# Exercise objective
Nothing but the lines from the one containing "בֶּתֶר / בתר" to the end of the records below should be output, each exactly as written.
★ ★ ★ ★ ★ ★ ★
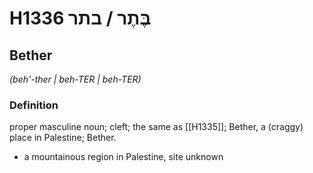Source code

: # H1336 בֶּתֶר / בתר

## Bether

_(beh'-ther | beh-TER | beh-TER)_

### Definition

proper masculine noun; cleft; the same as [[H1335]]; Bether, a (craggy) place in Palestine; Bether.

- a mountainous region in Palestine, site unknown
★ ★ ★ ★ ★ ★ ★
# Task answer
: # H1336 בֶּתֶר / בתר

## Bether

_(beh'-ther | beh-TER | beh-TER)_

### Definition

proper masculine noun; cleft; the same as [[H1335]]; Bether, a (craggy) place in Palestine; Bether.

- a mountainous region in Palestine, site unknown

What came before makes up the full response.